In [1]:
import os
import csv
from typing import List, Dict, Tuple

## Process Spam files

In [2]:
files = os.listdir("./data/spam")
print(f"Number of spam files: {len(files)}")

Number of spam files: 1397


In [3]:
with open("SubjectsSpam.out", "w") as out:
    category = "spam"
    
    for file in files:
        with open(f"./data/{category}/{file}", errors="ignore") as f:
            lines = f.readlines()
            for line in lines:
                if line.startswith("Subject:"):
                    line = line.replace(",", "")
                    out.write(f"{line[8:].strip()},{category}\n")
                    break

## Process Not Spam files

In [4]:
files = os.listdir("./data/easy_ham")
print(f"Number of easy_ham files: {len(files)}")

Number of easy_ham files: 2551


In [5]:
with open("SubjectsHam.out", "w") as out:
    category = "easy_ham"
    
    for file in files:
        with open(f"./data/{category}/{file}", errors="ignore") as f:
            lines = f.readlines()
            for line in lines:
                if line.startswith("Subject:"):
                    line = line.replace(",", "")
                    out.write(f"{line[8:].strip()},nospam\n")
                    break

## Naive Bayes Algorithm

Use the function `list_words()` to get a list of unique words with more than three characters in lower case:

In [6]:
def list_words(text: str) -> List[str]:
    # Init the list containing the result
    words: List[str] = []
    
    # Split the text into words and transform them to lowercase
    words_tmp = text.lower().split()
    for word in words_tmp:
        # Keep only words that are not already in the list 
        #   and are longer than 3 characters
        if word not in words and len(word) > 3:
            words.append(word)
        
    return words

The `training()` function creates variables to store the data needed for the classification.
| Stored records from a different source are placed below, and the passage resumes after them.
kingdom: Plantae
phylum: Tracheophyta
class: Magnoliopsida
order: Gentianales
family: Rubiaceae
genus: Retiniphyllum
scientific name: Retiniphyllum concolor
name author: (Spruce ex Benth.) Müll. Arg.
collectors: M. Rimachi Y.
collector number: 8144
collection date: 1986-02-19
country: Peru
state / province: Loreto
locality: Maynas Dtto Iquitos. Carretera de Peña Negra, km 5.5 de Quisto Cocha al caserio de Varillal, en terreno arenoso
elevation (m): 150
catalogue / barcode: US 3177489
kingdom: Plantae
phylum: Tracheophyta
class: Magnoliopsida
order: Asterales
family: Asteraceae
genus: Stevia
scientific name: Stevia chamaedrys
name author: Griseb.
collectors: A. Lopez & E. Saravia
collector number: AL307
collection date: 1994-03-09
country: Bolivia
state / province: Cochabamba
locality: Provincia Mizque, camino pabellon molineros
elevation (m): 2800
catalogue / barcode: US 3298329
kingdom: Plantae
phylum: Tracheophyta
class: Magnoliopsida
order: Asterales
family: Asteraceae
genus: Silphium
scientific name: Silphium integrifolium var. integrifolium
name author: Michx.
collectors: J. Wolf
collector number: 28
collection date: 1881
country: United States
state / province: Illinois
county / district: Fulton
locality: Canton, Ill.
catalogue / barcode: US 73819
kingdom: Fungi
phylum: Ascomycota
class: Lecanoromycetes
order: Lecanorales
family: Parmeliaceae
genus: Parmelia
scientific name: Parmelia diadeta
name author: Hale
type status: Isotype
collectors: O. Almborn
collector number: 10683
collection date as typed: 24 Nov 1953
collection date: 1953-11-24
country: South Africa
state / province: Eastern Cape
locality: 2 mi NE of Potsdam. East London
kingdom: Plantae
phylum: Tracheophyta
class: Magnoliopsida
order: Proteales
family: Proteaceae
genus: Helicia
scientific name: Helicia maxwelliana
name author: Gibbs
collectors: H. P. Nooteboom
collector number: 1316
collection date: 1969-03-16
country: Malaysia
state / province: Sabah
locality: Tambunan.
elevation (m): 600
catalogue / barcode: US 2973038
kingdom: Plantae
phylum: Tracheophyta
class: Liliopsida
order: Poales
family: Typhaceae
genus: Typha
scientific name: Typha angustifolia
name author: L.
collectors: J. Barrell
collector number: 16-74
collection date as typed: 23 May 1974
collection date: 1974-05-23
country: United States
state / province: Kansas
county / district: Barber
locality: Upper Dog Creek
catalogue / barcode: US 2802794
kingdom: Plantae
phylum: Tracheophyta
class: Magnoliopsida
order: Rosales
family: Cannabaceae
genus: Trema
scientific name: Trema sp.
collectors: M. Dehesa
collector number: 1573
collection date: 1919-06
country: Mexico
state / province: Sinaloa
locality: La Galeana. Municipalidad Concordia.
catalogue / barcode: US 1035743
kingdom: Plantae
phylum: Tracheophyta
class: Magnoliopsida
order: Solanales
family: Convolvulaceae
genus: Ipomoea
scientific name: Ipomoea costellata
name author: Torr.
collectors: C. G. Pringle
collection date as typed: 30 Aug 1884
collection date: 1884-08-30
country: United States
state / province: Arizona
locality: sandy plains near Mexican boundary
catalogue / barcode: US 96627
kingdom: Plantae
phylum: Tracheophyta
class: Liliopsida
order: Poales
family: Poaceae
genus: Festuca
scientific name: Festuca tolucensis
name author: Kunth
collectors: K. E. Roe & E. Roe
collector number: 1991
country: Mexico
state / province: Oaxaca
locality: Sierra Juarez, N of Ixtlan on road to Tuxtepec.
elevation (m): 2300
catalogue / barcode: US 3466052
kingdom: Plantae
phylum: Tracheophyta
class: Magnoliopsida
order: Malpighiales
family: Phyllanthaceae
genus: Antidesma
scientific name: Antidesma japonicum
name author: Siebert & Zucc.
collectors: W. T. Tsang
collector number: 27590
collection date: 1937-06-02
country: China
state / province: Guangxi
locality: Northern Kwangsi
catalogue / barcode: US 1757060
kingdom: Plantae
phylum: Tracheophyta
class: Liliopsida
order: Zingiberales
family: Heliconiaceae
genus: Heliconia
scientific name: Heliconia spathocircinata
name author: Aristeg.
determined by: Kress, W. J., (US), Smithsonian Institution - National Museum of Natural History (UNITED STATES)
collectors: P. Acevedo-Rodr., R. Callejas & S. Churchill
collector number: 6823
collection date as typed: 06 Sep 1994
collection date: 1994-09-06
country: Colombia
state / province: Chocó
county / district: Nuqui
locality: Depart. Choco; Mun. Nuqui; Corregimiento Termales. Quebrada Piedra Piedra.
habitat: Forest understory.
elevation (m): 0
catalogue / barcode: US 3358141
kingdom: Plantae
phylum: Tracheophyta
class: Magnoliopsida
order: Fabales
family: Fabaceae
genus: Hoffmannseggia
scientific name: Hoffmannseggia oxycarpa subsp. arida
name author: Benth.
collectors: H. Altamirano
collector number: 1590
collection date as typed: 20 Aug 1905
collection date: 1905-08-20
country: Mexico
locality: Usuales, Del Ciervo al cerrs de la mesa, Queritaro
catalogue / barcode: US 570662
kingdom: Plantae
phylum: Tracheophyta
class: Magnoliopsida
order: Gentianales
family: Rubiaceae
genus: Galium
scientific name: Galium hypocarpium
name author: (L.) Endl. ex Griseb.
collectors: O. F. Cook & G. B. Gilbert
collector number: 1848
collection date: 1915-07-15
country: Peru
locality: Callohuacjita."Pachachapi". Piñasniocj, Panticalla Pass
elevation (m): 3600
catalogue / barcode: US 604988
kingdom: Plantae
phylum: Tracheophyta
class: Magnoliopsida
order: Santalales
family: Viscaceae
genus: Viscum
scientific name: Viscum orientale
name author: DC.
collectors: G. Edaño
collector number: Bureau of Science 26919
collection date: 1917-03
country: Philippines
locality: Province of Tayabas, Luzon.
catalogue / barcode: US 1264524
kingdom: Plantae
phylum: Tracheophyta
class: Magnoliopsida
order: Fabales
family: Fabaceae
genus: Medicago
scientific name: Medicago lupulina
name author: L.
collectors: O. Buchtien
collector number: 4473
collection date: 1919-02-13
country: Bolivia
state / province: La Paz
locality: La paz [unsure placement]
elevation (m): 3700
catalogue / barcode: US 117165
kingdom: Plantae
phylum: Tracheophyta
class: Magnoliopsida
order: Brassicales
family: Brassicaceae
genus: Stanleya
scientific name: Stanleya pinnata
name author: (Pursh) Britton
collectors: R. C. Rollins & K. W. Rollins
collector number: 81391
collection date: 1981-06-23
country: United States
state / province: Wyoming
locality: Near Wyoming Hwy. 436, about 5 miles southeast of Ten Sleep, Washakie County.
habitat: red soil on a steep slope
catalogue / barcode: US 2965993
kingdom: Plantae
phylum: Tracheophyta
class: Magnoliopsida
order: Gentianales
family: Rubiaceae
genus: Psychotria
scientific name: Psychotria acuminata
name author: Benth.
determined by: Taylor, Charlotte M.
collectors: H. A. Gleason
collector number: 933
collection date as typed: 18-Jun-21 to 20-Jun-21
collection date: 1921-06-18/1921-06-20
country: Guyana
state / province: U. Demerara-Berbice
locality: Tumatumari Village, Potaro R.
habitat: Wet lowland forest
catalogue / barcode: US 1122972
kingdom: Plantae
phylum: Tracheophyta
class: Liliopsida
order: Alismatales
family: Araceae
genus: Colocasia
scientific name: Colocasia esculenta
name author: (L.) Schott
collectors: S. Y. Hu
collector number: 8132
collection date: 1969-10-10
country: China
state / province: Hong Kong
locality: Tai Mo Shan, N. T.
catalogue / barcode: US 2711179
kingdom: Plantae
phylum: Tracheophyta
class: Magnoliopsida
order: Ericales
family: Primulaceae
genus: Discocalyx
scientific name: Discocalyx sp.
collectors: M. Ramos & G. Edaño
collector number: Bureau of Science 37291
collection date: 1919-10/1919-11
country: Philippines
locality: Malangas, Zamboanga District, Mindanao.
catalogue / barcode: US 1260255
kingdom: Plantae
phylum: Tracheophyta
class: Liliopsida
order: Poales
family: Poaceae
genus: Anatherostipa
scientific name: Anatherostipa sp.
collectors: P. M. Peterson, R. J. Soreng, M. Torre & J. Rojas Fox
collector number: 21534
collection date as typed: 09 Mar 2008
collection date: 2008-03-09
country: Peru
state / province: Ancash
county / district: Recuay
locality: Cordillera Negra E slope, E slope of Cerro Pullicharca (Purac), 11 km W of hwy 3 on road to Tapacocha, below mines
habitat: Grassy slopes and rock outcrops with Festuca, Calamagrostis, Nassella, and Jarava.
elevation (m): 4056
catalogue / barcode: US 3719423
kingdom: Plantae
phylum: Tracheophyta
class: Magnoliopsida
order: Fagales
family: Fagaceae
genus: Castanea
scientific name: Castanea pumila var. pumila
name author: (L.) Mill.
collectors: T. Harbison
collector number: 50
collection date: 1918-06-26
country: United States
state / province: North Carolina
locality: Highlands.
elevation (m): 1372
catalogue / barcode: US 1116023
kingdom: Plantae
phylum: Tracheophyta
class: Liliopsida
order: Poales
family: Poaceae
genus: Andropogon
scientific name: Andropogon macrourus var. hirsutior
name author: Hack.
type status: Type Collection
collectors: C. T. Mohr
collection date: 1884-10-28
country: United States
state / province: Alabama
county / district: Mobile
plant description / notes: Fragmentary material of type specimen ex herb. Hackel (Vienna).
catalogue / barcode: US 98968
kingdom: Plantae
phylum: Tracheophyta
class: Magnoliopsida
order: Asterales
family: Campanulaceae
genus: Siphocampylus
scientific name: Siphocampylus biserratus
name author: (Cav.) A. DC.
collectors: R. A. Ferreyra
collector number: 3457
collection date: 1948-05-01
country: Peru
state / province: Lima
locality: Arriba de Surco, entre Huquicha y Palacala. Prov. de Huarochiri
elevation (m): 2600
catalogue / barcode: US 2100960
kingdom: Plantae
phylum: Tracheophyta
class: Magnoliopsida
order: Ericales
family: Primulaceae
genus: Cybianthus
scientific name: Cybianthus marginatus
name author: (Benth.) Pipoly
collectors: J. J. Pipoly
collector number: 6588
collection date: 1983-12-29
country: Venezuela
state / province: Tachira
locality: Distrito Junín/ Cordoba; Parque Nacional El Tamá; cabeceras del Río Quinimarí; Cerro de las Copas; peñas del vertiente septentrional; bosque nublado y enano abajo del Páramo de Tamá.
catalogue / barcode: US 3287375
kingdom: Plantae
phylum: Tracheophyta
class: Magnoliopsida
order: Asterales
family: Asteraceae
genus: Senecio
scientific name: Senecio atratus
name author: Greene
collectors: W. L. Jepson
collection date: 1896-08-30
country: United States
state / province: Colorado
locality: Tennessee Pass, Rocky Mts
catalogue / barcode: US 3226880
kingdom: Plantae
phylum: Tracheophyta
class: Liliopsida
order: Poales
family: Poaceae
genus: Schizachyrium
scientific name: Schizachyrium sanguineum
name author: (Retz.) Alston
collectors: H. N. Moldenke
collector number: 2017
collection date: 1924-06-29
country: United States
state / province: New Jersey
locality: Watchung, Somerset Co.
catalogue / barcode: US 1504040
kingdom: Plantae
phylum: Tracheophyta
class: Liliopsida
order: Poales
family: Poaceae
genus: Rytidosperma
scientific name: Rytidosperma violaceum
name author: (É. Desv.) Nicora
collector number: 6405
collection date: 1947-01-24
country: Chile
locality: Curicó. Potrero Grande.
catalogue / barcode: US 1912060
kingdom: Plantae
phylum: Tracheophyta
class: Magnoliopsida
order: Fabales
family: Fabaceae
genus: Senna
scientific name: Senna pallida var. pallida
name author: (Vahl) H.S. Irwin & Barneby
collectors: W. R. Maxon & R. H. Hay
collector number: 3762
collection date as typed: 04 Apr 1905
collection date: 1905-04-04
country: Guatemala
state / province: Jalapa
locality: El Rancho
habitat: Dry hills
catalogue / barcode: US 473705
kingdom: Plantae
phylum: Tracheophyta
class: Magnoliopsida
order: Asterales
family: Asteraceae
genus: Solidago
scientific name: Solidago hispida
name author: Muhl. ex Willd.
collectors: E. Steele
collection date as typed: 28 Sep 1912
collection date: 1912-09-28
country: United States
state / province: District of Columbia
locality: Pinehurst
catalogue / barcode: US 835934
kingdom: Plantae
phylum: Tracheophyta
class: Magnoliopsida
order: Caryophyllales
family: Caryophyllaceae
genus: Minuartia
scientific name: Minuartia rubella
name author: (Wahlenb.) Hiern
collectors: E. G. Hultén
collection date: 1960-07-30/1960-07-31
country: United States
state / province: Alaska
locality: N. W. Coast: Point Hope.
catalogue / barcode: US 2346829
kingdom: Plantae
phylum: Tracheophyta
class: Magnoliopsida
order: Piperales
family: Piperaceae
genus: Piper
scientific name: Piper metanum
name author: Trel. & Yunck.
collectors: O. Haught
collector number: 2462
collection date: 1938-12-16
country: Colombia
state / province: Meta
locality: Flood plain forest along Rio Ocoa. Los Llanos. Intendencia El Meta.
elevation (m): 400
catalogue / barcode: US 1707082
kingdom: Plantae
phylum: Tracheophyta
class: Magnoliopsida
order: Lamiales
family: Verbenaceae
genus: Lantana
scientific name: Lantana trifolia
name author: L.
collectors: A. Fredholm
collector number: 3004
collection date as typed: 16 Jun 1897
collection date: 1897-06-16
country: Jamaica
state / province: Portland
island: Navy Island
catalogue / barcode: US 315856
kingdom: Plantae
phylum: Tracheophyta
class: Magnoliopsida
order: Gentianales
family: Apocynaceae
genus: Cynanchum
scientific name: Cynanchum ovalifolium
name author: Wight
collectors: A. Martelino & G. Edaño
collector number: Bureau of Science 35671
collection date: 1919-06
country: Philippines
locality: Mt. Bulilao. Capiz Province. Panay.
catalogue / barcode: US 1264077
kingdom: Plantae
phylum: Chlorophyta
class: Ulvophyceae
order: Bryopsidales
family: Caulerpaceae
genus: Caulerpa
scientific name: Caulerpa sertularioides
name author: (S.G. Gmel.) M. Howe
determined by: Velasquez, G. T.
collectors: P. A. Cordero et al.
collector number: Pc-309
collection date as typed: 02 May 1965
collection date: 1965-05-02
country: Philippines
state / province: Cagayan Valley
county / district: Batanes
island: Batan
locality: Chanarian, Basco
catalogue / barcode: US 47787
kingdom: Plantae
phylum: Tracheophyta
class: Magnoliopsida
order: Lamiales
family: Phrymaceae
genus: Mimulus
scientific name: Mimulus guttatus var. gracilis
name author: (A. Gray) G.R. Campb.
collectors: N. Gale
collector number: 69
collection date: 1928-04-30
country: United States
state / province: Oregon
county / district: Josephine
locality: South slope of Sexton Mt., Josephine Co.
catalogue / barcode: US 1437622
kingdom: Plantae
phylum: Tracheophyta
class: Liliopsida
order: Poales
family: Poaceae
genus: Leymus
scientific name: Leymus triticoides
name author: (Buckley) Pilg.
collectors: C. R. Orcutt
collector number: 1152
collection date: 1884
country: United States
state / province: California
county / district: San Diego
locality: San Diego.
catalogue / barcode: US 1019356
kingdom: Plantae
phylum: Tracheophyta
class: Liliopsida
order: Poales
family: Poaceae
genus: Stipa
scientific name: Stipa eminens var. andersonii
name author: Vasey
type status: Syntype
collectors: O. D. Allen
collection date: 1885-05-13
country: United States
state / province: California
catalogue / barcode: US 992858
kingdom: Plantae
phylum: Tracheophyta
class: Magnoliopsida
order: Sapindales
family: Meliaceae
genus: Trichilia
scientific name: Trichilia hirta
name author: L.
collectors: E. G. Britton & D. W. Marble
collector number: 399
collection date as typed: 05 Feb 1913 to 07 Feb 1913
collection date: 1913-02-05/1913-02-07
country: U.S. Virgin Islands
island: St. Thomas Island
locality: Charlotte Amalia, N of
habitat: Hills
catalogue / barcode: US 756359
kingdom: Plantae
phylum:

The `c_words` variable is a dictionary with the unique words and its number of occurrences
in the text (frequency) by category. The `c_categories` variable stores a dictionary of each category and its number of texts. Finally, `c_text` and `c_total_words` store the total count of texts and words, respectively:

In [7]:
def training(texts: List[str]) -> Tuple[Dict, Dict, int, int]:
    c_words: Dict[str, int] = {}
    c_categories: Dict[str, int] = {}
    c_texts: int = 0
    c_total_words: int = 0
    
    # Add the classes to the categories
    for text in texts:
        c_texts += 1
        if text[1] not in c_categories:
            c_categories[text[1]] = 1
        else:
            c_categories[text[1]] += 1
    
    # Add the words with list_words() function
    for text in texts:
        words = list_words(text[0])
        
        for word in words:
            if word not in c_words:
                c_total_words += 1
                c_words[word] = {}
                for category in c_categories:
                    c_words[word][category] = 0
            
            c_words[word][text[1]] += 1
    
    return c_words, c_categories, c_texts, c_total_words

The `classifier()` function applies the Bayes rule and classifies the subject into one of the
two categories, that is, either `spam` or `not spam`. The function also needs the four variables from the `training()` function:

In [8]:
def classifier(subject_line: str, c_words: Dict, c_categories: Dict, 
               c_texts: int, c_total_words: int) -> Tuple[str, float]:
    
    best_category: str = ""
    best_prob: float = 0.0
    
    words = list_words(subject_line)
    
    for category in c_categories:
        # category probability
        prob_c: float = c_categories[category] / c_texts
        prob_total_c: float = prob_c
        
        for word in words:
            # word probability
            if word in c_words:
                prob_p: float = c_words[word][category] / c_total_words
                # probability P(category|word)
                prob_cond: float = prob_p / prob_c
                # probability P(word|category)
                prob: float = prob_cond * prob_p / prob_c
                prob_total_c *= prob
        
        if prob_total_c > best_prob:
            best_category = category
            best_prob = prob_total_c
        
    return best_category, best_prob

Main function:

In [9]:
with open("./training.csv") as f:
    subjects = list(csv.reader(f, delimiter=","))
words, categories, texts, total_words = training(subjects)

In [10]:
# First Test
class_ = classifier("Available on Term Life - Free",
                    words, categories, texts, total_words)
print("Result: {0}".format(class_))

Result: ('spam', 1.593317772662467e-11)


In [11]:
# Second Test
with open("test.csv") as f:
    correct = 0
    tests = csv.reader(f)
    for subject in tests:
        clase = classifier(subject[0],
                           words, categories, texts, total_words)
        if clase[0] == subject[1]:
            correct += 1
    print("Efficiency {0} of 10".format(correct))

Efficiency 10 of 10